Among the entries below, find each line holding "time" and return it.

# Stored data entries
+---+

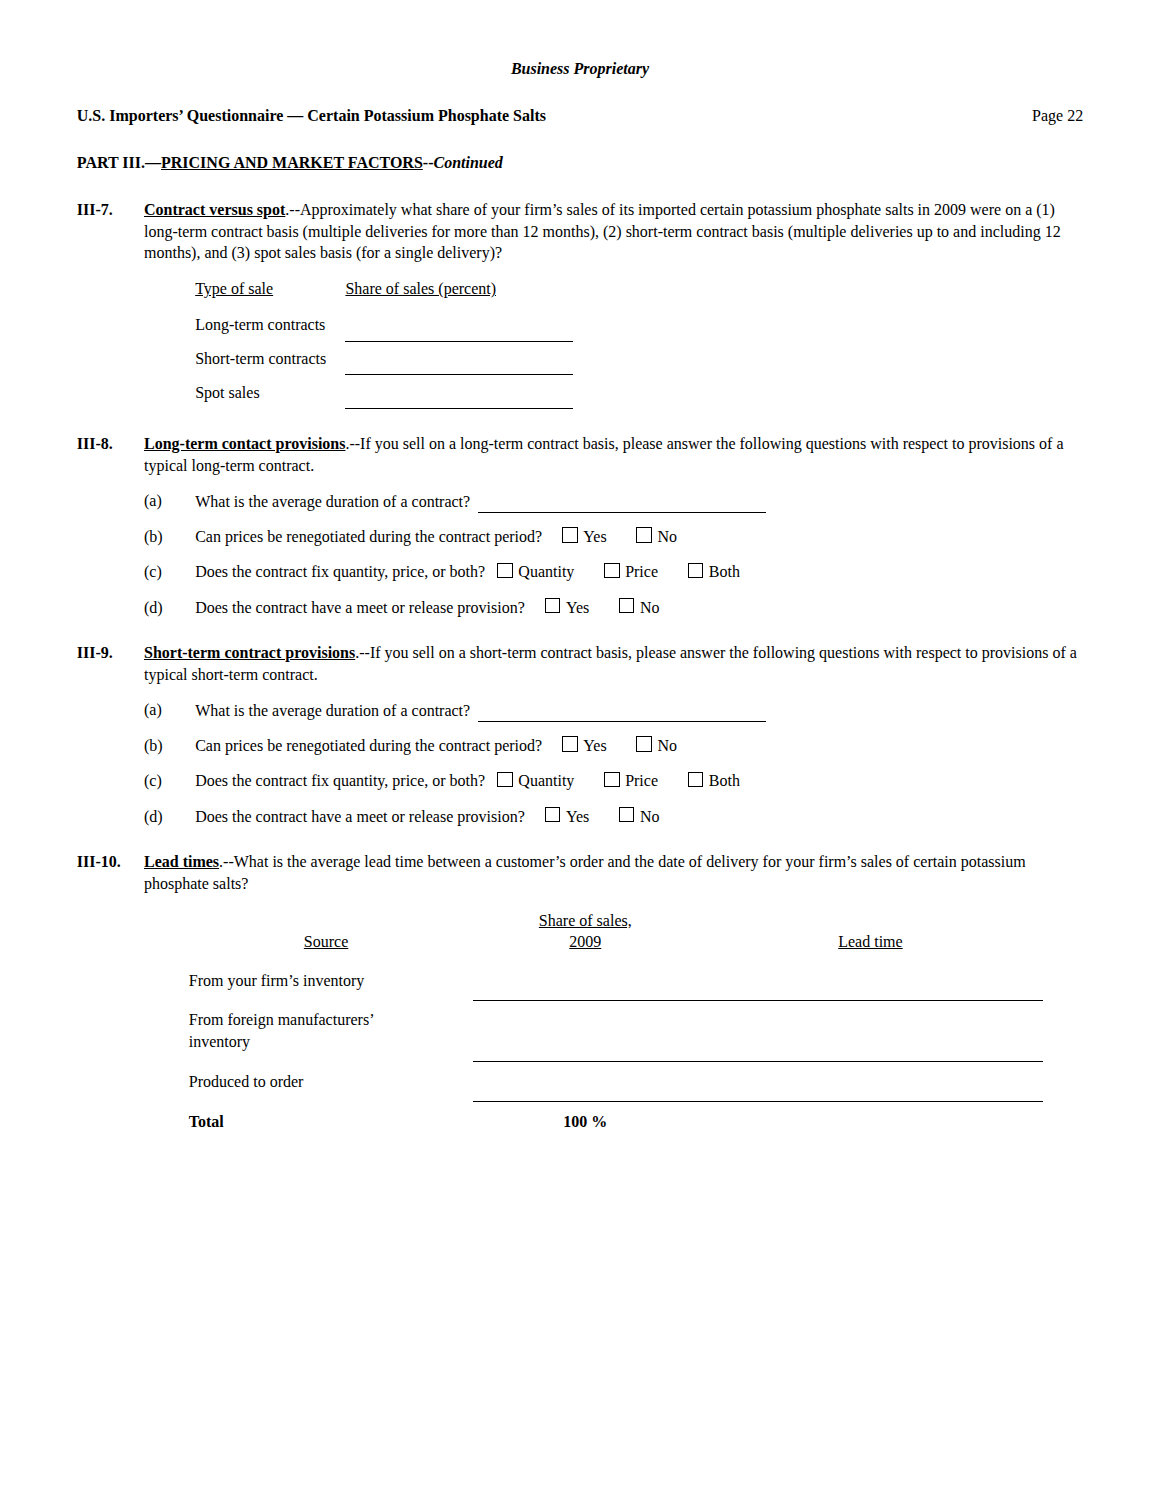Business Proprietary
U.S. Importers’ Questionnaire — Certain Potassium Phosphate Salts Page 22
PART III.—PRICING AND MARKET FACTORS--Continued
III-7.
Contract versus spot.--Approximately what share of your firm’s sales of its imported certain potassium phosphate salts in 2009 were on a (1) long-term contract basis (multiple deliveries for more than 12 months), (2) short-term contract basis (multiple deliveries up to and including 12 months), and (3) spot sales basis (for a single delivery)?
| Type of sale | Share of sales (percent) |
| --- | --- |
| Long-term contracts | |
| Short-term contracts | |
| Spot sales | |
III-8.
Long-term contact provisions.--If you sell on a long-term contract basis, please answer the following questions with respect to provisions of a typical long-term contract.
(a)
What is the average duration of a contract?
(b)
Can prices be renegotiated during the contract period? Yes No
(c)
Does the contract fix quantity, price, or both? Quantity Price Both
(d)
Does the contract have a meet or release provision? Yes No
III-9.
Short-term contract provisions.--If you sell on a short-term contract basis, please answer the following questions with respect to provisions of a typical short-term contract.
(a)
What is the average duration of a contract?
(b)
Can prices be renegotiated during the contract period? Yes No
(c)
Does the contract fix quantity, price, or both? Quantity Price Both
(d)
Does the contract have a meet or release provision? Yes No
III-10.
Lead times.--What is the average lead time between a customer’s order and the date of delivery for your firm’s sales of certain potassium phosphate salts?
| Source | Share of sales, 2009 | Lead time |
| --- | --- | --- |
| From your firm’s inventory | | |
| From foreign manufacturers’ inventory | | |
| Produced to order | | |
| Total | 100 % | |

+---+

# TASK RESPONSE
Lead times.--What is the average lead time between a customer’s order and the date of delivery for your firm’s sales of certain potassium phosphate salts?
| Source | Share of sales, 2009 | Lead time |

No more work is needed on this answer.